We are on the cusp of a major transformation. For the first time in history, the global workforce has 5 different generations in the workplace. While some women have found the confidence to earn a seat in the boardroom many are, unfortunately, held back by fear. Recent surveys reveal that almost 78% of women are considering leaving the corporate world because they do not feel encouraged enough to make a difference in leadership and the workplace.
A few steps that women can take to successfully progress in the corporate world:
1. Grow your Social Intelligence Skills
As women, we can grow our social intelligence skills to develop powerful relationships. Statistics prove that men easily take the lead when it comes to rubbing shoulders, however women often feel uncomfortable about reaching out, playing politics and doing business networking. Reversing this perception will work wonders within the organisational culture. By working to effectively build enriching, rewarding and professional relationships on all levels, regardless of whether we are referring to stakeholders, colleagues or directors, this will improve levels of confidence and the way others see us. Forming a female networking platform/forum will help women pull together to create a woman friendly culture in the workplace, hence growing your social influence on certain levels.
2. Teaming up
Inviting men to networking sessions and making them a part of the solution – will encourage support and participation from the opposite sex. Teaming up with our male counterparts will produce positive steps towards bridging gender gaps in the workplace.
3. Overcoming Fear
Fear debilitates us on many levels and keeps us out of the loop. By unleashing the confidence to conquer the very thing we fear, we will draw closer to success – take the time to explore the various triggers. For example, if you have a fear of speaking in public or doing boardroom presentations, attend a public speaking course in order to address this issue.

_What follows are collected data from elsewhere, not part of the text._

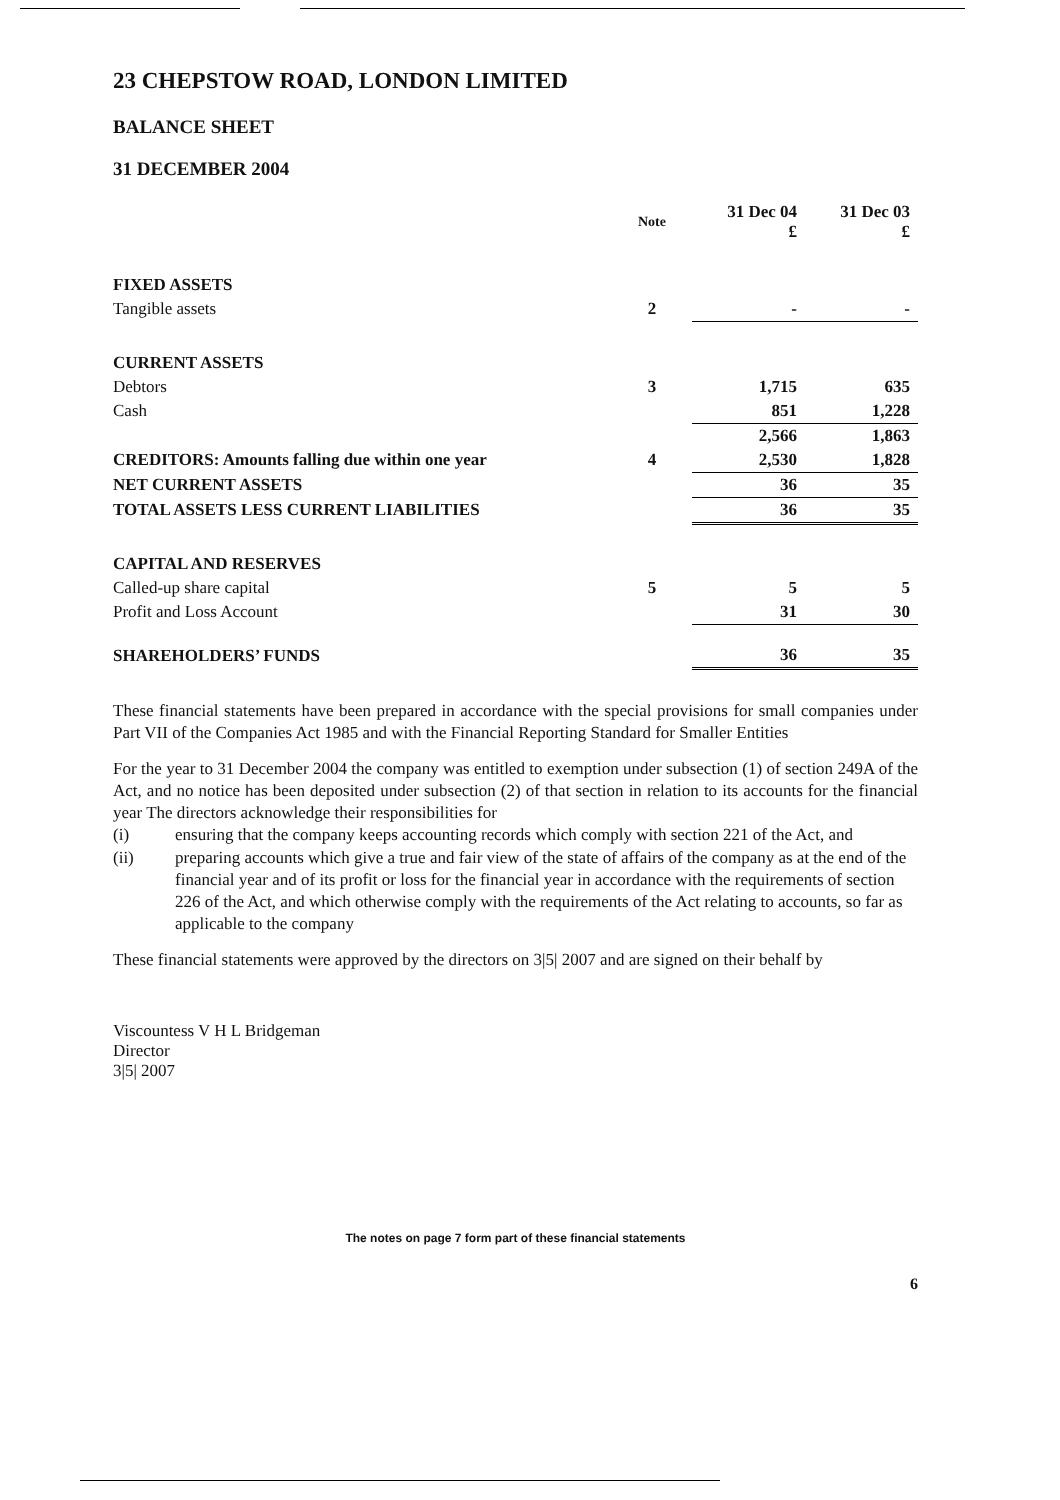23 CHEPSTOW ROAD, LONDON LIMITED
BALANCE SHEET
31 DECEMBER 2004
| | Note | 31 Dec 04 £ | 31 Dec 03 £ |
| --- | --- | --- | --- |
| FIXED ASSETS | | | |
| Tangible assets | 2 | - | - |
| CURRENT ASSETS | | | |
| Debtors | 3 | 1,715 | 635 |
| Cash | | 851 | 1,228 |
| | | 2,566 | 1,863 |
| CREDITORS: Amounts falling due within one year | 4 | 2,530 | 1,828 |
| NET CURRENT ASSETS | | 36 | 35 |
| TOTAL ASSETS LESS CURRENT LIABILITIES | | 36 | 35 |
| CAPITAL AND RESERVES | | | |
| Called-up share capital | 5 | 5 | 5 |
| Profit and Loss Account | | 31 | 30 |
| SHAREHOLDERS’ FUNDS | | 36 | 35 |
These financial statements have been prepared in accordance with the special provisions for small companies under Part VII of the Companies Act 1985 and with the Financial Reporting Standard for Smaller Entities
For the year to 31 December 2004 the company was entitled to exemption under subsection (1) of section 249A of the Act, and no notice has been deposited under subsection (2) of that section in relation to its accounts for the financial year The directors acknowledge their responsibilities for
(i) ensuring that the company keeps accounting records which comply with section 221 of the Act, and
(ii) preparing accounts which give a true and fair view of the state of affairs of the company as at the end of the financial year and of its profit or loss for the financial year in accordance with the requirements of section 226 of the Act, and which otherwise comply with the requirements of the Act relating to accounts, so far as applicable to the company
These financial statements were approved by the directors on 3|5| 2007 and are signed on their behalf by
Viscountess V H L Bridgeman
Director
3|5| 2007
The notes on page 7 form part of these financial statements
6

4. Bridging the Generation Gap
By collaborating and openly communicating with women from the different generations we can understand the mindsets governing each of the five generations. For example, Generation Y and Z seek feedback and coaching in the workplace and Generation X can provide this mentoring structure. If properly addressed having five different generations in the workplace can produce phenomenal results and the future enterprise can have a friendly work practice.